A decade on from the financial crisis, banks still hit the headlines for mis-service, ranging from overcharges to ultra-loose lending policies unfit for the borrower. The Bank of England governor Mark Carney this year laid down a gauntlet to banks and other lenders to tighten its lending processes to prevent a boomerang of defaulting borrowers – hence the recent ‘stress tests’ of customers. These more stringent lending measures, incidentally, leave the door open for crowd-funding and other cash, equity and debt-related borrowing. The survival of individual banks in the new world of Open Banking depends on how each reacts – so it’s likely there will be winners and losers. Deloitte’s report envisions four options for traditional banks:

  • Full-service provider
  • Utility
  • Supplier
  • Interface

The four vary in whether they will continue to supply their own products; or be a facilitator to, and composite of, other providers; a multi-channel distributor; or a combination therein.
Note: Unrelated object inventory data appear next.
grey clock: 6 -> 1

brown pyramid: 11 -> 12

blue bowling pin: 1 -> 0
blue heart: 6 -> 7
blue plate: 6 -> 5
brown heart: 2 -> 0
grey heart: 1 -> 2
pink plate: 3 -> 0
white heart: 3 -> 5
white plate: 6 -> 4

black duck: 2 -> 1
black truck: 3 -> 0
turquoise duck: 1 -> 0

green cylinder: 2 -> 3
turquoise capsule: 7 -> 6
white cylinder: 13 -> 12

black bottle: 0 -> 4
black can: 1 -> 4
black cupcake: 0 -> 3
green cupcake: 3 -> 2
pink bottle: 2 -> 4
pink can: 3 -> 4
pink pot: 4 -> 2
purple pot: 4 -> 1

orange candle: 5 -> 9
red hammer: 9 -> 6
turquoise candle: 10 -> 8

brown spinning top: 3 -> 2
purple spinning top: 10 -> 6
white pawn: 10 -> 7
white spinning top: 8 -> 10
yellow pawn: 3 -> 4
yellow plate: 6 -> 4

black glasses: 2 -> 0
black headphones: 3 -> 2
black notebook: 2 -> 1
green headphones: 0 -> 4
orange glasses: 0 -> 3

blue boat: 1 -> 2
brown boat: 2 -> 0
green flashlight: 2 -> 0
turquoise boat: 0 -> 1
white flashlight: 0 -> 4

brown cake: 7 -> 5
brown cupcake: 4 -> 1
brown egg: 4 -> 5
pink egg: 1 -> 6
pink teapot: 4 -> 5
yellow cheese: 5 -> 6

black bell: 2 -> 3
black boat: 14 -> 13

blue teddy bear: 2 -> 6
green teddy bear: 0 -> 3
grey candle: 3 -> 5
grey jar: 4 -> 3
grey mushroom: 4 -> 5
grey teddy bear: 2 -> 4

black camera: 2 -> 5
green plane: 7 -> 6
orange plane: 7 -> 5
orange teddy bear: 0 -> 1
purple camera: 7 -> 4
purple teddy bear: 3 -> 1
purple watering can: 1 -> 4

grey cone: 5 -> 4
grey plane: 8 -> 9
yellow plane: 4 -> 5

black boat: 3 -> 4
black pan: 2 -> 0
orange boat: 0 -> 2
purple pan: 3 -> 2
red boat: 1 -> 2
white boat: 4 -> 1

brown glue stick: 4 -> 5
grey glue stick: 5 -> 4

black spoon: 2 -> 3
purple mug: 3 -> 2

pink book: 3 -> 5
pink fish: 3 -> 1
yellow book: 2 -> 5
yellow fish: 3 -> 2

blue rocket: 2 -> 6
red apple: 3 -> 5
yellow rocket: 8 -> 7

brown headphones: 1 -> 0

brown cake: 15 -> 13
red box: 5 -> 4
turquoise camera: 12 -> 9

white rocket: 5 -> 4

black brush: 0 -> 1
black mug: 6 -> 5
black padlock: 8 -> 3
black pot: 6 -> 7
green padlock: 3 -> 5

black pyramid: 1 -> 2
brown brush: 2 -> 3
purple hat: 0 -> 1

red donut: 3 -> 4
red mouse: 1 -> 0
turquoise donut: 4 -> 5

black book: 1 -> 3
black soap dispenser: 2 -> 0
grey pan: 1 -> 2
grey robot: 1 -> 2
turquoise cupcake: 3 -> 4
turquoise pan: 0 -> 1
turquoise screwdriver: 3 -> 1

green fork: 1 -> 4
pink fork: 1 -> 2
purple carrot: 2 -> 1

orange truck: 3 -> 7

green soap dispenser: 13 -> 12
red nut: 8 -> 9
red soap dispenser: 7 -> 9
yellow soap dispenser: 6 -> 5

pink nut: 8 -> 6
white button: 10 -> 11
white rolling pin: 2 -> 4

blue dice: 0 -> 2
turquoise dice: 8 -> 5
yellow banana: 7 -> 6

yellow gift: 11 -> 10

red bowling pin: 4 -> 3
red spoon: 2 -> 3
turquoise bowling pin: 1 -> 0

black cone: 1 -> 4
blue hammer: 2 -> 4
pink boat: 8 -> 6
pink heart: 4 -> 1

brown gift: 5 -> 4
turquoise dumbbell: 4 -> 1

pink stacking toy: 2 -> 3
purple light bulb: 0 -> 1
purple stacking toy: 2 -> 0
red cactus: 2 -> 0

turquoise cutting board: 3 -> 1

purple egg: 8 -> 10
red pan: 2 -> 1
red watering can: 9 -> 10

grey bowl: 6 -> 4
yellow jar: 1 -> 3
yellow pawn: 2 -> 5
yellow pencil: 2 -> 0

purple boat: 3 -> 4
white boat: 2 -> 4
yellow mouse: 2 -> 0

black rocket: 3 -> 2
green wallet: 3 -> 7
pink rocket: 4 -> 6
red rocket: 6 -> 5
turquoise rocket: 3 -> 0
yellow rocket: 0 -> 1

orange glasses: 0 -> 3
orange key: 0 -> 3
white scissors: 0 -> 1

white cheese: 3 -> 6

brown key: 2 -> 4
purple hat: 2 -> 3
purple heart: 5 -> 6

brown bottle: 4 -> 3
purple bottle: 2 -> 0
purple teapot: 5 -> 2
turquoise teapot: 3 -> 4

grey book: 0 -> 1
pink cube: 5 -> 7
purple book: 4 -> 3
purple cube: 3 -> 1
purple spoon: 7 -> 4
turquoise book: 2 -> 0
Deloitte also highlight the Second Payment Services Directive (SPSD), an update on the initial PSD legislation relevant to all EU-based institutions. The thrust of the new draft is to enhance the efficiency of cross-border payments while making them more secure. As with the other areas in finance, the Directive invites in new solution providers and strengthens the mobile-based and Open Banking revolution.

Open Banking and financial advice

Holborn Assets welcomes any initiatives – whether national and international – that increase choice for consumers and improves access to information. We are set up here at Holborn Assets to support the healthy scepticism of the saver or borrower who asks, ‘is this really the best rate, terms or deal that’s out there?’ Independent advice is all about providing a guide across the whole market, and what’s more, providing solutions that fit your goals and life requirements. We’re happy to be the human face on this world of market comparison, clever gadgetry and – now – Open Banking.